───── Provided material
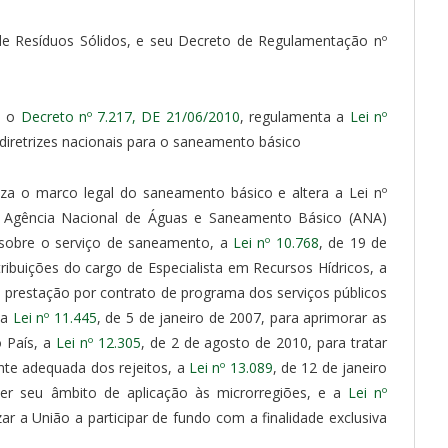
al de Resíduos Sólidos, e seu Decreto de Regulamentação nº
a o
Decreto nº 7.217, DE 21/06/2010
, regulamenta a
Lei nº
 diretrizes nacionais para o saneamento básico
iza o marco legal do saneamento básico e altera a Lei nº
r à Agência Nacional de Águas e Saneamento Básico (ANA)
 sobre o serviço de saneamento, a
Lei nº 10.768
, de 19 de
ibuições do cargo de Especialista em Recursos Hídricos, a
a prestação por contrato de programa dos serviços públicos
 a
Lei nº 11.445
, de 5 de janeiro de 2007, para aprimorar as
o País, a
Lei nº 12.305
, de 2 de agosto de 2010, para tratar
nte adequada dos rejeitos, a
Lei nº 13.089
, de 12 de janeiro
der seu âmbito de aplicação às microrregiões, e a
Lei nº
zar a União a participar de fundo com a finalidade exclusiva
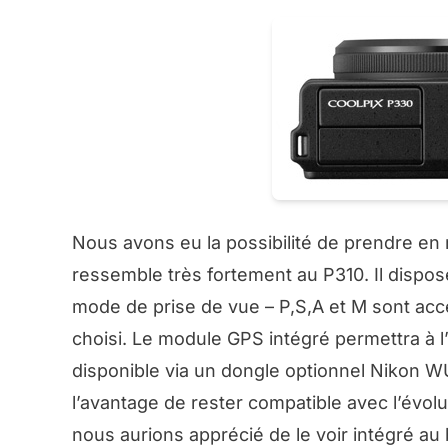
Nous avons eu la possibilité de prendre en 
ressemble très fortement au P310. Il dispos
mode de prise de vue – P,S,A et M sont acce
choisi. Le module GPS intégré permettra à l’
disponible via un dongle optionnel Nikon WU
l’avantage de rester compatible avec l’évolu
nous aurions apprécié de le voir intégré au b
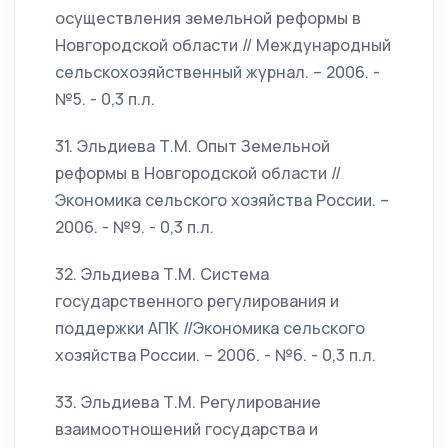
осуществления земельной реформы в
Новгородской области // Международный
сельскохозяйственный журнал. – 2006. -
№5. - 0,3 п.л.
31. Эльдиева Т.М. Опыт Земельной
реформы в Новгородской области //
Экономика сельского хозяйства России. –
2006. - №9. - 0,3 п.л.
32. Эльдиева Т.М. Система
государственного регулирования и
поддержки АПК //Экономика сельского
хозяйства России. – 2006. - №6. - 0,3 п.л.
33. Эльдиева Т.М. Регулирование
взаимоотношений государства и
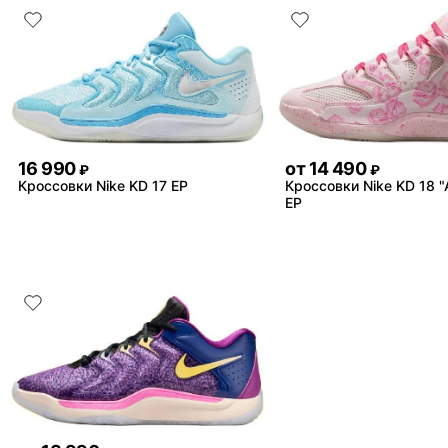
16 990
от
14 490
₽
₽
Кроссовки Nike KD 17 EP
Кроссовки Nike KD 18 "A
EP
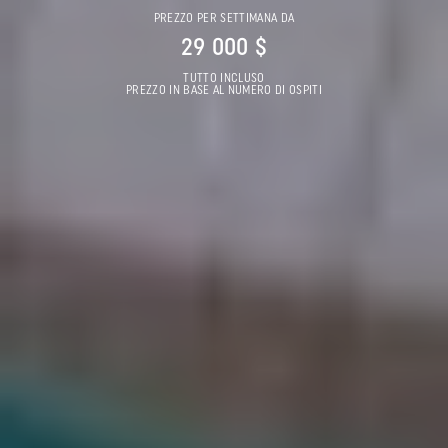
PREZZO PER SETTIMANA DA
29 000 $
TUTTO INCLUSO
PREZZO IN BASE AL NUMERO DI OSPITI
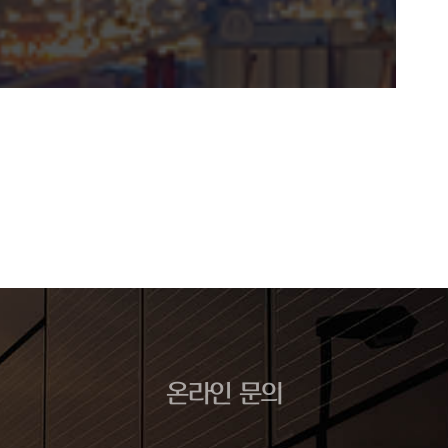
온라인 문의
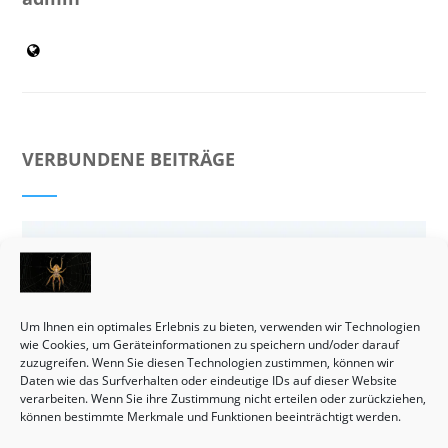
VERBUNDENE BEITRÄGE
Um Ihnen ein optimales Erlebnis zu bieten, verwenden wir Technologien
wie Cookies, um Geräteinformationen zu speichern und/oder darauf
zuzugreifen. Wenn Sie diesen Technologien zustimmen, können wir
Daten wie das Surfverhalten oder eindeutige IDs auf dieser Website
verarbeiten. Wenn Sie ihre Zustimmung nicht erteilen oder zurückziehen,
können bestimmte Merkmale und Funktionen beeinträchtigt werden.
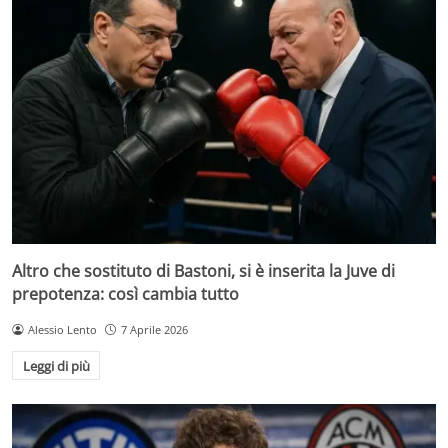
Altro che sostituto di Bastoni, si è inserita la Juve di
prepotenza: così cambia tutto
Alessio Lento
7 Aprile 2026
Leggi di più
──────────
* Aim of the exercise
Reproduce every line of text in the data items above verbatim, in the same order, and leave out the pictures.

* Task result
al de Resíduos Sólidos, e seu Decreto de Regulamentação nº
a o
Decreto nº 7.217, DE 21/06/2010
, regulamenta a
Lei nº
 diretrizes nacionais para o saneamento básico
iza o marco legal do saneamento básico e altera a Lei nº
r à Agência Nacional de Águas e Saneamento Básico (ANA)
 sobre o serviço de saneamento, a
Lei nº 10.768
, de 19 de
ibuições do cargo de Especialista em Recursos Hídricos, a
a prestação por contrato de programa dos serviços públicos
 a
Lei nº 11.445
, de 5 de janeiro de 2007, para aprimorar as
o País, a
Lei nº 12.305
, de 2 de agosto de 2010, para tratar
nte adequada dos rejeitos, a
Lei nº 13.089
, de 12 de janeiro
der seu âmbito de aplicação às microrregiões, e a
Lei nº
zar a União a participar de fundo com a finalidade exclusiva
Nous avons eu la possibilité de prendre en 
ressemble très fortement au P310. Il dispos
mode de prise de vue – P,S,A et M sont acce
choisi. Le module GPS intégré permettra à l’
disponible via un dongle optionnel Nikon WU
l’avantage de rester compatible avec l’évolu
nous aurions apprécié de le voir intégré au b
осуществления земельной реформы в
Новгородской области // Международный
сельскохозяйственный журнал. – 2006. -
№5. - 0,3 п.л.
31. Эльдиева Т.М. Опыт Земельной
реформы в Новгородской области //
Экономика сельского хозяйства России. –
2006. - №9. - 0,3 п.л.
32. Эльдиева Т.М. Система
государственного регулирования и
поддержки АПК //Экономика сельского
хозяйства России. – 2006. - №6. - 0,3 п.л.
33. Эльдиева Т.М. Регулирование
взаимоотношений государства и
16 990
от
14 490
₽
₽
Кроссовки Nike KD 17 EP
Кроссовки Nike KD 18 "A
EP
PREZZO PER SETTIMANA DA
29 000 $
TUTTO INCLUSO
PREZZO IN BASE AL NUMERO DI OSPITI
온라인 문의
VERBUNDENE BEITRÄGE
Um Ihnen ein optimales Erlebnis zu bieten, verwenden wir Technologien
wie Cookies, um Geräteinformationen zu speichern und/oder darauf
zuzugreifen. Wenn Sie diesen Technologien zustimmen, können wir
Daten wie das Surfverhalten oder eindeutige IDs auf dieser Website
verarbeiten. Wenn Sie ihre Zustimmung nicht erteilen oder zurückziehen,
können bestimmte Merkmale und Funktionen beeinträchtigt werden.
Altro che sostituto di Bastoni, si è inserita la Juve di
prepotenza: così cambia tutto
Alessio Lento
7 Aprile 2026
Leggi di più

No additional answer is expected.